DESCRIPTION OF THE TASK: Please give every record below again exactly, and keep the pictures out.

INPUT RECORDS:
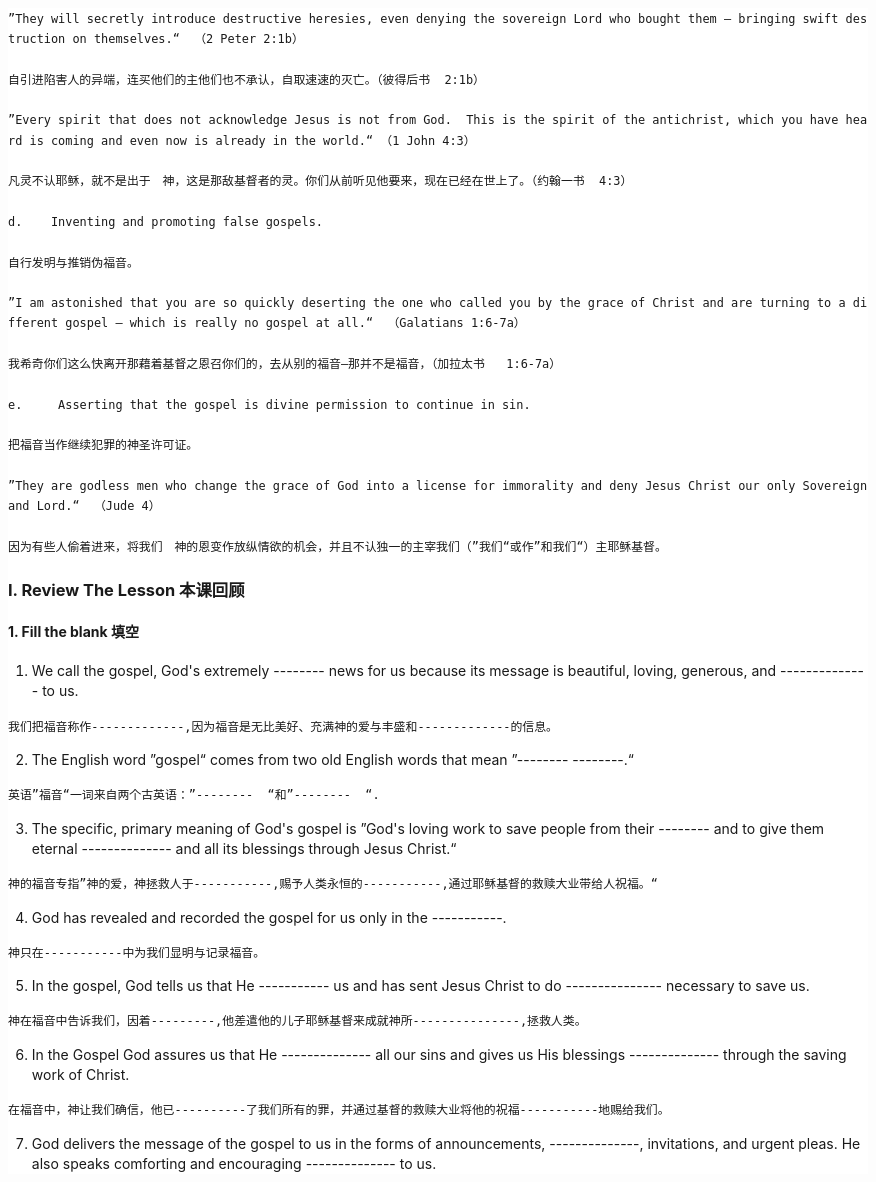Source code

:     ”They will secretly introduce destructive heresies, even denying the sovereign Lord who bought them – bringing swift destruction on themselves.“  （2 Peter 2:1b）

    自引进陷害人的异端，连买他们的主他们也不承认，自取速速的灭亡。（彼得后书  2:1b）

    ”Every spirit that does not acknowledge Jesus is not from God.  This is the spirit of the antichrist, which you have heard is coming and even now is already in the world.“ （1 John 4:3）

    凡灵不认耶稣，就不是出于　神，这是那敌基督者的灵。你们从前听见他要来，现在已经在世上了。（约翰一书  4:3）

    d.    Inventing and promoting false gospels.

    自行发明与推销伪福音。

    ”I am astonished that you are so quickly deserting the one who called you by the grace of Christ and are turning to a different gospel – which is really no gospel at all.“  （Galatians 1:6-7a）

    我希奇你们这么快离开那藉着基督之恩召你们的，去从别的福音–那并不是福音，（加拉太书   1:6-7a）

    e.     Asserting that the gospel is divine permission to continue in sin.

    把福音当作继续犯罪的神圣许可证。

    ”They are godless men who change the grace of God into a license for immorality and deny Jesus Christ our only Sovereign and Lord.“  （Jude 4）

    因为有些人偷着进来，将我们　神的恩变作放纵情欲的机会，并且不认独一的主宰我们（”我们“或作”和我们“）主耶稣基督。

### I. Review The Lesson 本课回顾

#### 1. Fill the blank 填空

1.    We call the gospel, God's extremely -------- news for us because its message is  beautiful,  loving, generous, and -------------- to us.

    我们把福音称作-------------,因为福音是无比美好、充满神的爱与丰盛和-------------的信息。

2.    The English word ”gospel“ comes from two old English words that mean ”--------   --------.“

    英语”福音“一词来自两个古英语：”--------  “和”--------  “.

3.    The specific, primary meaning of God's gospel is ”God's loving work to save people from their -------- and to give them eternal -------------- and all its blessings through Jesus Christ.“

    神的福音专指”神的爱，神拯救人于-----------,赐予人类永恒的-----------,通过耶稣基督的救赎大业带给人祝福。“

4.    God has revealed and recorded the gospel for us only in the -----------.

    神只在-----------中为我们显明与记录福音。

5.    In the gospel, God tells us that He ----------- us and has sent Jesus Christ to do --------------- necessary to save us.

    神在福音中告诉我们，因着---------,他差遣他的儿子耶稣基督来成就神所---------------,拯救人类。

6.    In the Gospel God assures us that He -------------- all our sins and gives us His blessings -------------- through the saving work of Christ.

    在福音中，神让我们确信，他已----------了我们所有的罪，并通过基督的救赎大业将他的祝福-----------地赐给我们。

7.    God delivers the message of the gospel to us in the forms of announcements, --------------, invitations, and urgent pleas.  He also speaks comforting and encouraging -------------- to us.
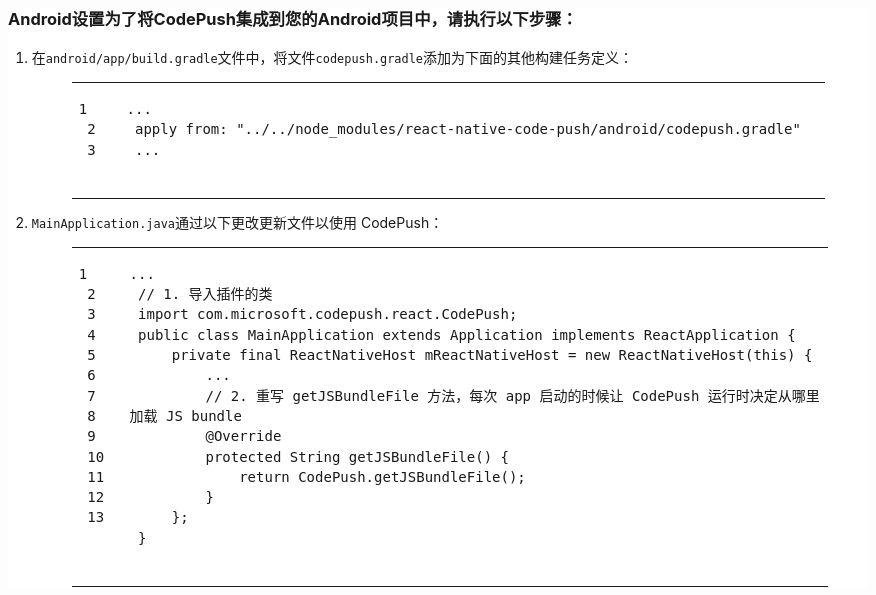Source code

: 
### [](#Android%E8%AE%BE%E7%BD%AE "Android设置")Android设置为了将CodePush集成到您的Android项目中，请执行以下步骤：

1. 在`android/app/build.gradle`文件中，将文件`codepush.gradle`添加为下面的其他构建任务定义：
    <div class="highlight-container"><figure class="highlight groovy"><div class="table-container"><table><tbody><tr><td class="gutter"><pre><span class="line">1</span>  
    <span class="line">2</span>  
    <span class="line">3</span>  
    </pre></td><td class="code"><pre><span class="line">...</span>  
    <span class="line">apply <span class="attr">from:</span> <span class="string">"../../node_modules/react-native-code-push/android/codepush.gradle"</span></span>  
    <span class="line">...</span>  
    </pre></td></tr></tbody></table></div></figure><div class="copy-btn"><i class="fa fa-clipboard"></i></div></div>

1. `MainApplication.java`通过以下更改更新文件以使用 CodePush：
    <div class="highlight-container"><figure class="highlight java"><div class="table-container"><table><tbody><tr><td class="gutter"><pre><span class="line">1</span>  
    <span class="line">2</span>  
    <span class="line">3</span>  
    <span class="line">4</span>  
    <span class="line">5</span>  
    <span class="line">6</span>  
    <span class="line">7</span>  
    <span class="line">8</span>  
    <span class="line">9</span>  
    <span class="line">10</span>  
    <span class="line">11</span>  
    <span class="line">12</span>  
    <span class="line">13</span>  
    </pre></td><td class="code"><pre><span class="line">...</span>  
    <span class="line"><span class="comment">// 1. 导入插件的类</span></span>  
    <span class="line"><span class="keyword">import</span> com.microsoft.codepush.react.CodePush;</span>  
    <span class="line"><span class="keyword">public</span> <span class="class"><span class="keyword">class</span> <span class="title">MainApplication</span> <span class="keyword">extends</span> <span class="title">Application</span> <span class="keyword">implements</span> <span class="title">ReactApplication</span> </span>{</span>  
    <span class="line">    <span class="keyword">private</span> <span class="keyword">final</span> ReactNativeHost mReactNativeHost = <span class="keyword">new</span> ReactNativeHost(<span class="keyword">this</span>) {</span>  
    <span class="line">        ...</span>  
    <span class="line">        <span class="comment">// 2. 重写 getJSBundleFile 方法，每次 app 启动的时候让 CodePush 运行时决定从哪里加载 JS bundle</span></span>  
    <span class="line">        <span class="meta">@Override</span></span>  
    <span class="line">        <span class="function"><span class="keyword">protected</span> String <span class="title">getJSBundleFile</span><span class="params">()</span> </span>{</span>  
    <span class="line">            <span class="keyword">return</span> CodePush.getJSBundleFile();</span>  
    <span class="line">        }</span>  
    <span class="line">    };</span>  
    <span class="line">}</span>  
    </pre></td></tr></tbody></table></div></figure><div class="copy-btn"><i class="fa fa-clipboard"></i></div></div>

WRITTEN SOLUTION:
Source code

:     ”They will secretly introduce destructive heresies, even denying the sovereign Lord who bought them – bringing swift destruction on themselves.“  （2 Peter 2:1b）

    自引进陷害人的异端，连买他们的主他们也不承认，自取速速的灭亡。（彼得后书  2:1b）

    ”Every spirit that does not acknowledge Jesus is not from God.  This is the spirit of the antichrist, which you have heard is coming and even now is already in the world.“ （1 John 4:3）

    凡灵不认耶稣，就不是出于　神，这是那敌基督者的灵。你们从前听见他要来，现在已经在世上了。（约翰一书  4:3）

    d.    Inventing and promoting false gospels.

    自行发明与推销伪福音。

    ”I am astonished that you are so quickly deserting the one who called you by the grace of Christ and are turning to a different gospel – which is really no gospel at all.“  （Galatians 1:6-7a）

    我希奇你们这么快离开那藉着基督之恩召你们的，去从别的福音–那并不是福音，（加拉太书   1:6-7a）

    e.     Asserting that the gospel is divine permission to continue in sin.

    把福音当作继续犯罪的神圣许可证。

    ”They are godless men who change the grace of God into a license for immorality and deny Jesus Christ our only Sovereign and Lord.“  （Jude 4）

    因为有些人偷着进来，将我们　神的恩变作放纵情欲的机会，并且不认独一的主宰我们（”我们“或作”和我们“）主耶稣基督。

### I. Review The Lesson 本课回顾

#### 1. Fill the blank 填空

1.    We call the gospel, God's extremely -------- news for us because its message is  beautiful,  loving, generous, and -------------- to us.

    我们把福音称作-------------,因为福音是无比美好、充满神的爱与丰盛和-------------的信息。

2.    The English word ”gospel“ comes from two old English words that mean ”--------   --------.“

    英语”福音“一词来自两个古英语：”--------  “和”--------  “.

3.    The specific, primary meaning of God's gospel is ”God's loving work to save people from their -------- and to give them eternal -------------- and all its blessings through Jesus Christ.“

    神的福音专指”神的爱，神拯救人于-----------,赐予人类永恒的-----------,通过耶稣基督的救赎大业带给人祝福。“

4.    God has revealed and recorded the gospel for us only in the -----------.

    神只在-----------中为我们显明与记录福音。

5.    In the gospel, God tells us that He ----------- us and has sent Jesus Christ to do --------------- necessary to save us.

    神在福音中告诉我们，因着---------,他差遣他的儿子耶稣基督来成就神所---------------,拯救人类。

6.    In the Gospel God assures us that He -------------- all our sins and gives us His blessings -------------- through the saving work of Christ.

    在福音中，神让我们确信，他已----------了我们所有的罪，并通过基督的救赎大业将他的祝福-----------地赐给我们。

7.    God delivers the message of the gospel to us in the forms of announcements, --------------, invitations, and urgent pleas.  He also speaks comforting and encouraging -------------- to us.
Source code

: 
### [](#Android%E8%AE%BE%E7%BD%AE "Android设置")Android设置为了将CodePush集成到您的Android项目中，请执行以下步骤：

1. 在`android/app/build.gradle`文件中，将文件`codepush.gradle`添加为下面的其他构建任务定义：
    <div class="highlight-container"><figure class="highlight groovy"><div class="table-container"><table><tbody><tr><td class="gutter"><pre><span class="line">1</span>  
    <span class="line">2</span>  
    <span class="line">3</span>  
    </pre></td><td class="code"><pre><span class="line">...</span>  
    <span class="line">apply <span class="attr">from:</span> <span class="string">"../../node_modules/react-native-code-push/android/codepush.gradle"</span></span>  
    <span class="line">...</span>  
    </pre></td></tr></tbody></table></div></figure><div class="copy-btn"><i class="fa fa-clipboard"></i></div></div>

1. `MainApplication.java`通过以下更改更新文件以使用 CodePush：
    <div class="highlight-container"><figure class="highlight java"><div class="table-container"><table><tbody><tr><td class="gutter"><pre><span class="line">1</span>  
    <span class="line">2</span>  
    <span class="line">3</span>  
    <span class="line">4</span>  
    <span class="line">5</span>  
    <span class="line">6</span>  
    <span class="line">7</span>  
    <span class="line">8</span>  
    <span class="line">9</span>  
    <span class="line">10</span>  
    <span class="line">11</span>  
    <span class="line">12</span>  
    <span class="line">13</span>  
    </pre></td><td class="code"><pre><span class="line">...</span>  
    <span class="line"><span class="comment">// 1. 导入插件的类</span></span>  
    <span class="line"><span class="keyword">import</span> com.microsoft.codepush.react.CodePush;</span>  
    <span class="line"><span class="keyword">public</span> <span class="class"><span class="keyword">class</span> <span class="title">MainApplication</span> <span class="keyword">extends</span> <span class="title">Application</span> <span class="keyword">implements</span> <span class="title">ReactApplication</span> </span>{</span>  
    <span class="line">    <span class="keyword">private</span> <span class="keyword">final</span> ReactNativeHost mReactNativeHost = <span class="keyword">new</span> ReactNativeHost(<span class="keyword">this</span>) {</span>  
    <span class="line">        ...</span>  
    <span class="line">        <span class="comment">// 2. 重写 getJSBundleFile 方法，每次 app 启动的时候让 CodePush 运行时决定从哪里加载 JS bundle</span></span>  
    <span class="line">        <span class="meta">@Override</span></span>  
    <span class="line">        <span class="function"><span class="keyword">protected</span> String <span class="title">getJSBundleFile</span><span class="params">()</span> </span>{</span>  
    <span class="line">            <span class="keyword">return</span> CodePush.getJSBundleFile();</span>  
    <span class="line">        }</span>  
    <span class="line">    };</span>  
    <span class="line">}</span>  
    </pre></td></tr></tbody></table></div></figure><div class="copy-btn"><i class="fa fa-clipboard"></i></div></div>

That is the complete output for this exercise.